Mystery Education Theater 3000

Month: September 2013

An Improvement in Public Comment at WCCUSD BOE Meetings

The Brown Act requires a period for public comment on relevant items not on the agenda for a meeting. A “legislative body” like a school board can’t discuss items raised only through such comments, but this doesn’t prevent board members asking questions or a single member making a comment.

This is a valuable opportunity for citizens to raise issues on their own initiative with the Board. One way bodies can make it easier for citizens to do this is to put at least an initial period of public comment close to the beginning of the meeting. WCCUSD teacher and parent, Sarah Creeley, and WCCUSD parent, Giorgio Cosentino, have been waging a campaign (see these blog posts: 12, and 3) for our WCCUSD school board to do this.

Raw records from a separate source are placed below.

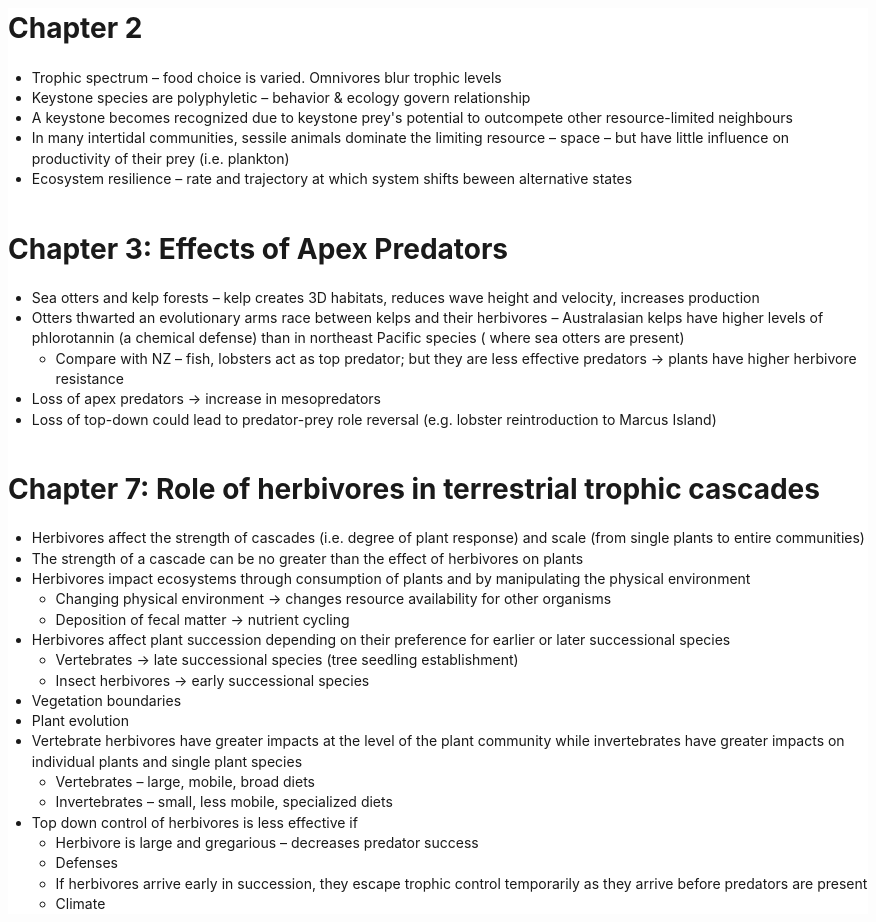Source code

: # Chapter 2

- Trophic spectrum – food choice is varied. Omnivores blur trophic levels
- Keystone species are polyphyletic – behavior & ecology govern relationship
- A keystone becomes recognized due to keystone prey's potential to outcompete other resource-limited neighbours
- In many intertidal communities, sessile animals dominate the limiting resource – space – but have little influence on productivity of their prey (i.e. plankton)
- Ecosystem resilience – rate and trajectory at which system shifts beween alternative states

# Chapter 3: Effects of Apex Predators

- Sea otters and kelp forests – kelp creates 3D habitats, reduces wave height and velocity, increases production
- Otters thwarted an evolutionary arms race between kelps and their herbivores – Australasian kelps have higher levels of phlorotannin (a chemical defense) than in northeast Pacific species ( where sea otters are present)
    - Compare with NZ – fish, lobsters act as top predator; but they are less effective predators → plants have higher herbivore resistance
- Loss of apex predators → increase in mesopredators
- Loss of top-down could lead to predator-prey role reversal (e.g. lobster reintroduction to Marcus Island)

# Chapter 7: Role of herbivores in terrestrial trophic cascades

- Herbivores affect the strength of cascades (i.e. degree of plant response) and scale (from single plants to entire communities)
- The strength of a cascade can be no greater than the effect of herbivores on plants
- Herbivores impact ecosystems through consumption of plants and by manipulating the physical environment
    - Changing physical environment → changes resource availability for other organisms
    - Deposition of fecal matter → nutrient cycling
- Herbivores affect plant succession depending on their preference for earlier or later successional species
    - Vertebrates → late successional species (tree seedling establishment)
    - Insect herbivores → early successional species
- Vegetation boundaries
- Plant evolution
- Vertebrate herbivores have greater impacts at the level of the plant community while invertebrates have greater impacts on individual plants and single plant species
    - Vertebrates – large, mobile, broad diets
    - Invertebrates – small, less mobile, specialized diets
- Top down control of herbivores is less effective if
    - Herbivore is large and gregarious – decreases predator success
    - Defenses
    - If herbivores arrive early in succession, they escape trophic control temporarily as they arrive before predators are present
    - Climate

From looking at the last couple of agendas (August 12, 2013 and September 11, 2013), this campaign seems to have succeeded. A hat tip to the WCCUSD school board creating an item near the beginning of the agenda for public comment. I may even be inspired to start putting video clips of these sections on YouTube again.

Final Lessons from the Battle with the Tax Assessor That Never Happened

This entry is part 3 of 3 in the series "Kramer vs. Kramer" to "Kramer vs. Ramsey"

Before leaving the issue of the dust-up over assessments discussed in Yet Another WCCUSD WTF (What the Funicular) Moment and Belated Follow-​up on the WCCUSD Campaign to Pressure the County Assessor, I’d like to point out three things that stand out from this episode.

First, where did Whitehurst/​Mosher come from? Searching the District website, they only turn up back in January (18th), 2013 as community outreach consultants for a parcel tax. I can’t find anything since then. Where’s the authorization to hire them?

Additionally, this whole ridiculous episode is a reminder of how, under Charles Ramsey’s hegemony over the District, the Board meetings are just a theater for Charles to stage whatever bizarre play he wants. The long sessions for the Ivy League Connection were just the beginning.

Finally, this establishes a bad precedent for politicizing the property assessment process. This isn’t as important in times when Prop. 13-limited assessments are behind market rates, but, if there’s another downturn, it could be important.